With no one in agreement as to what constitutes a best player available, a team aiming to pick that player has no alternative but to craft some makeshift criteria and then snag the player best fitting them. In 2005, that responsibility fell to the Hawks with the second overall pick. The Hawks clearly needed Deron Williams or Chris Paul, and even a CPU would have taken one of the two, but they took North Carolina forward Marvin Williams instead.

Williams's attributes, those of being a 6'9?, athletic forward, overlapped with Smith. His position, and some of his skills, overlapped with Josh Childress. He was clearly not a need pick in any sense of the term. The Hawks had singled him out as the best player available, for whatever reasoning they had determined. As the past five years have proven, largely thanks to the aforementioned Williams and Paul, the Hawks could not have been more wrong.

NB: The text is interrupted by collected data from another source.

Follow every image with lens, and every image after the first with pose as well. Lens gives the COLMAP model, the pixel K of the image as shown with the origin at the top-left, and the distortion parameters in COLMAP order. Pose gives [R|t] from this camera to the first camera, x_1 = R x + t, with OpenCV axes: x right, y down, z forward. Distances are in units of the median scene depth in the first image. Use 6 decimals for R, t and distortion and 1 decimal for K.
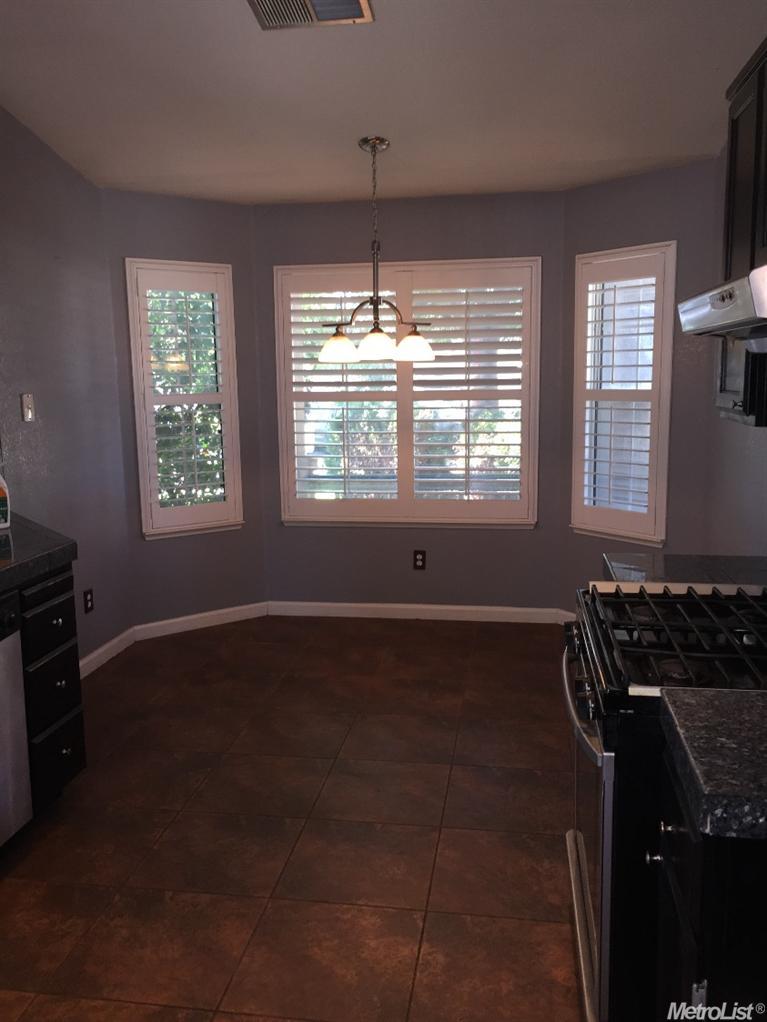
lens RADIAL K [[862.4, 0, 382.7], [0, 862.4, 511.2], [0, 0, 1]] dist [0.011736, -0.028835]
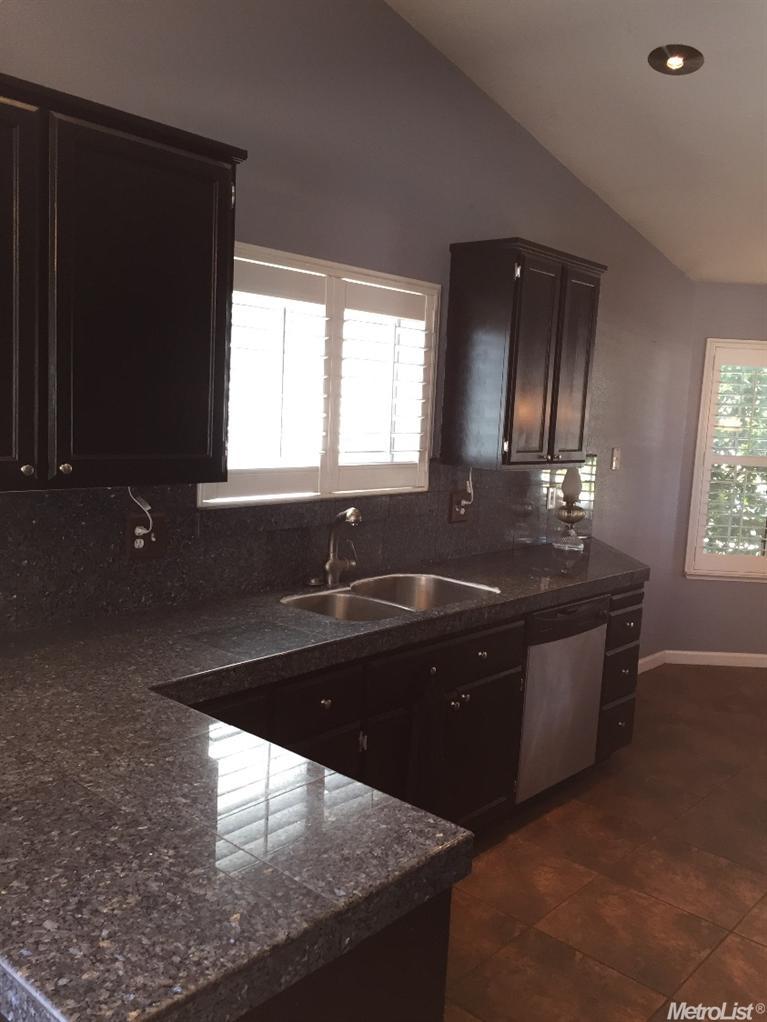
lens RADIAL K [[862.4, 0, 379.8], [0, 862.4, 500.5], [0, 0, 1]] dist [0.011736, -0.028835]
pose [[0.830467, 0.123439, -0.543219, -0.002255], [-0.156654, 0.987538, -0.015086, 0.019725], [0.534588, 0.097626, 0.839455, -0.307125]]
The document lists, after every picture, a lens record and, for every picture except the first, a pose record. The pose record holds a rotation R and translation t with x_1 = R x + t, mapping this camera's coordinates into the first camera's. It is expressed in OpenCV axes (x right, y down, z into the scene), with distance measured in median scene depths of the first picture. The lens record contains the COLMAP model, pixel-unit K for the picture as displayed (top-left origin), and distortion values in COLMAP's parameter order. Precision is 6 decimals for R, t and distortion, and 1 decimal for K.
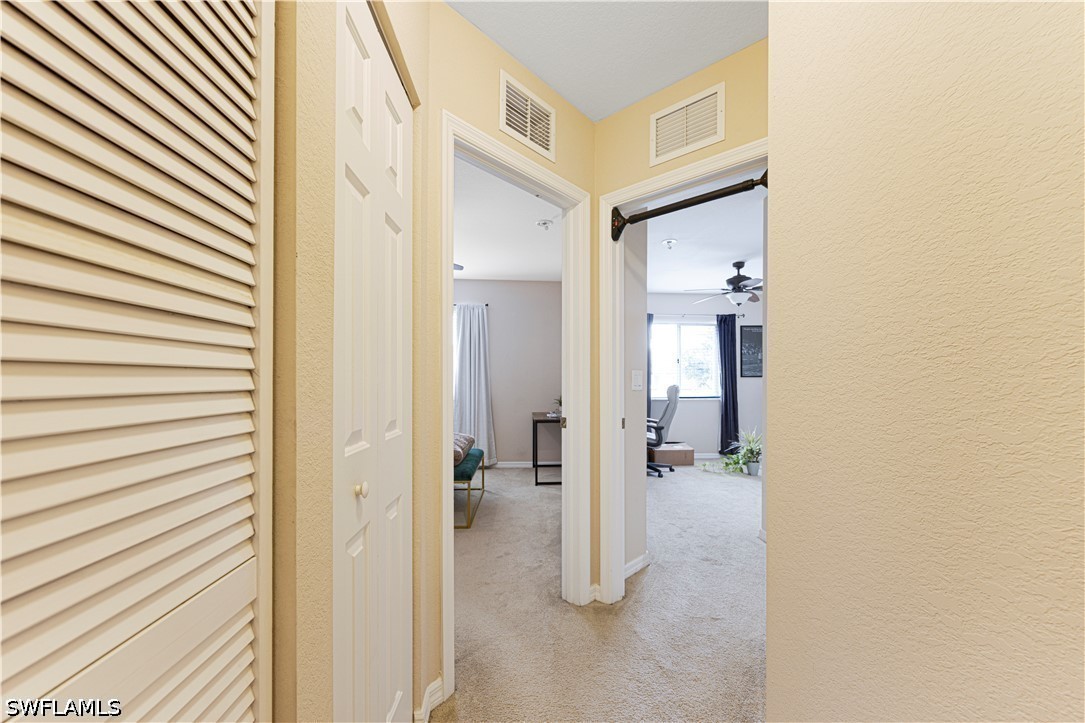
lens RADIAL K [[419.1, 0, 544.2], [0, 419.1, 380.2], [0, 0, 1]] dist [0.000957, 0.000073]
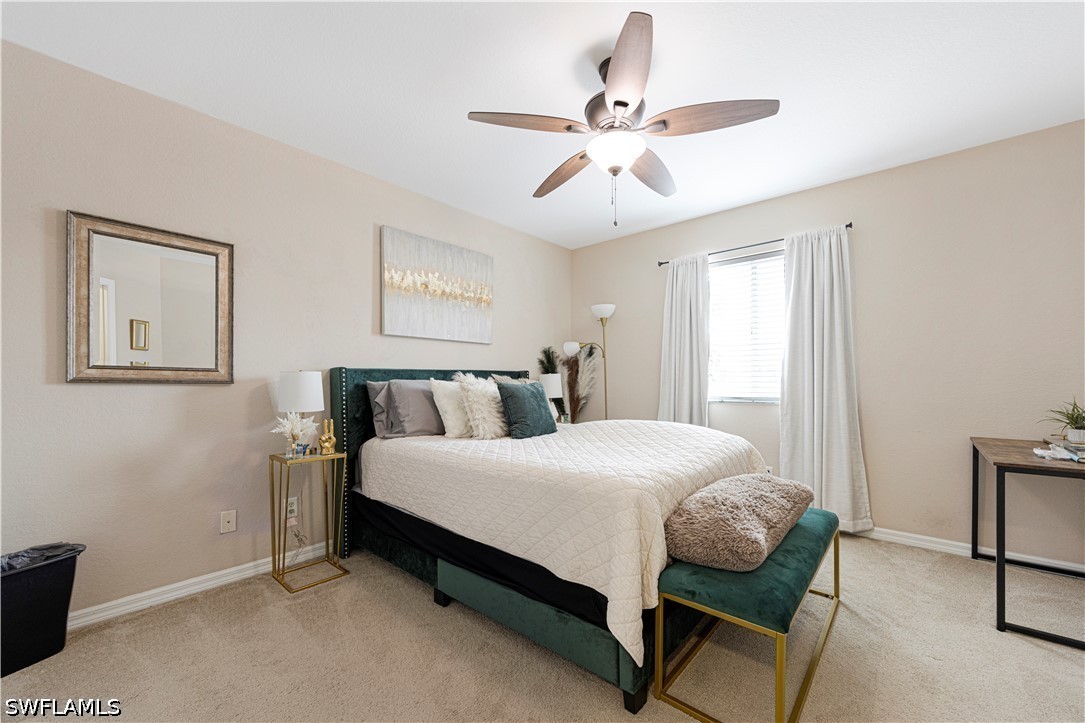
lens RADIAL K [[415.0, 0, 542.6], [0, 415.0, 380.9], [0, 0, 1]] dist [-0.000468, 0.000002]
pose [[0.711940, 0.000891, -0.702240, -0.053433], [0.000574, 0.999998, 0.001851, 0.017105], [0.702240, -0.001721, 0.711938, 0.426271]]
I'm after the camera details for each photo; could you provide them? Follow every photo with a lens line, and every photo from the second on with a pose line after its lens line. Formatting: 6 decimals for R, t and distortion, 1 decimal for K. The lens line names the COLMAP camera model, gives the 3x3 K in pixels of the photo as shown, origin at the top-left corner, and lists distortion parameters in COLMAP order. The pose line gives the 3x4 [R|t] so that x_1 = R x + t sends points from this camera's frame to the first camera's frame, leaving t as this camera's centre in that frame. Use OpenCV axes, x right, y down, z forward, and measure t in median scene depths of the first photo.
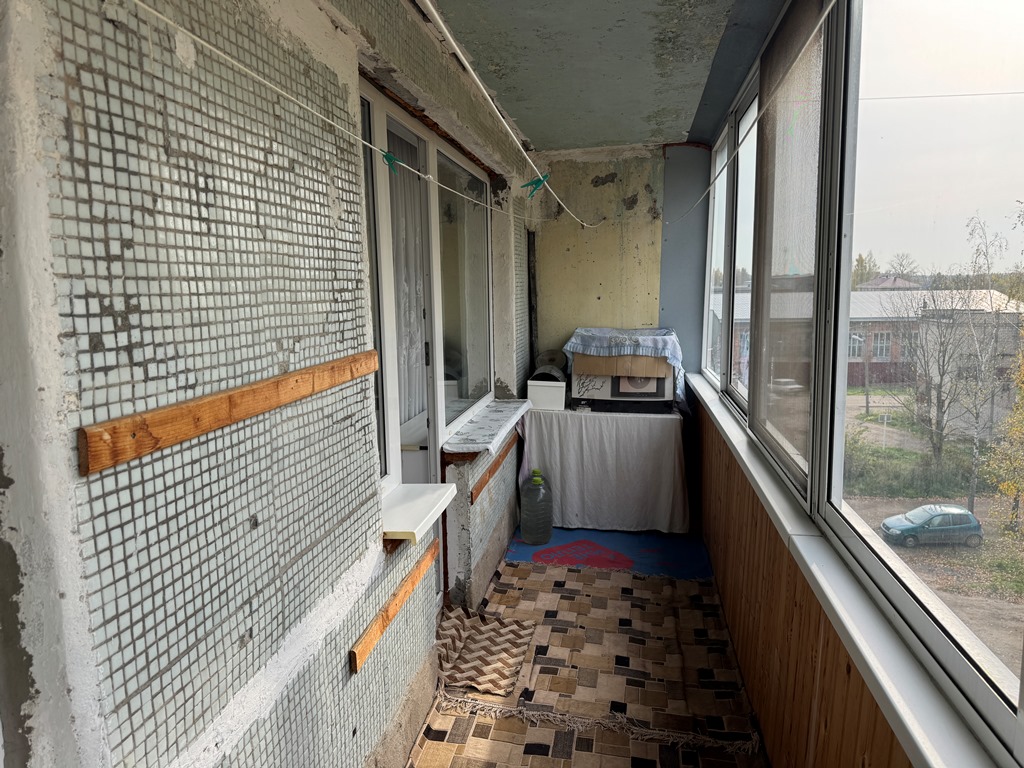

With examples like these, how can teams identify the best player available?

Many players are taken for completely different reasons.

Some players are drafted for reasons having nothing to do with need or perceived talent. In 2005, the Clippers allegedly promised Russian forward Yaroslav Korolev they would take him with their 12th overall pick so he would stay in the draft. As tormenting as watching Danny Granger fall past them must have been, the Clippers stayed true to their word and picked Korolev anyway. Granger would have satisfied a need or a best talent to the Clippers, as his play in Indiana has no doubt reminded them.

Likewise, some picks are made not based on any production that has come from the player, but on what might happen someday. When the Supersonics saw Saer Sene in 2006, they saw a legitimate seven-footer with a enormous 7'8? wingspan and monstrous athleticism. What they hadn't seen was solid play at a high level of competition. To this day, four years later, they still haven't.

The Bulls decided to take Tyrus Thomas instead of LaMarcus Aldridge in that same draft, going so far as to make a draft-day swap with a Portland team that was drafting two spots later. Aldridge had proven more in college, and indeed, Thomas and future Celtics reserve Glen Davis had to double-team Aldridge in the NCAA tournament that year. Thomas had potential, athleticism, and the still-undefined ?motor?, but Aldridge had two things that Thomas still doesn't have. Aldridge had a higher talent level, and a skill set, not to mention size, that made him more suitable to a Bulls team that was based around a perimeter trio of Kirk Hinrich, Ben Gordon and Luol Deng. The Bulls clearly did not take Thomas over Aldridge to fulfill a need of any type or to take the best player available. It was a pick based on potential, like so many others that have gone right or wrong.

The notion that need versus best player available is an unalterable dichotomy has about as much of a point as drafting a player with the outlook of a Korolev. There are as many reasons to draft a player as there are players in the draft. Maybe he's friends with a top free agent the team wants, maybe he's a hometown hero, maybe he has the capability of drawing more fans... whatever it may be, there's a team somewhere, some year, that will use it as justification to hand a young man millions of dollars and, in some cases, the keys to a franchise.

If a player is a good fit on the team, take him. If the player is an apparent shoo-in as the best, like John Wall this year, take him. If his improvement is so drastic against all levels of competition that his potential is impossible to resist, take him. Don't promise to take a player unless, when you're on the clock, he'll still be the player you want.

There's no method in all of this, no rule governing the use of draft picks. There's only the necessity of scouting, evaluating, discussing, repeating those steps about ten thousand times, and then selecting a player who will improve the team.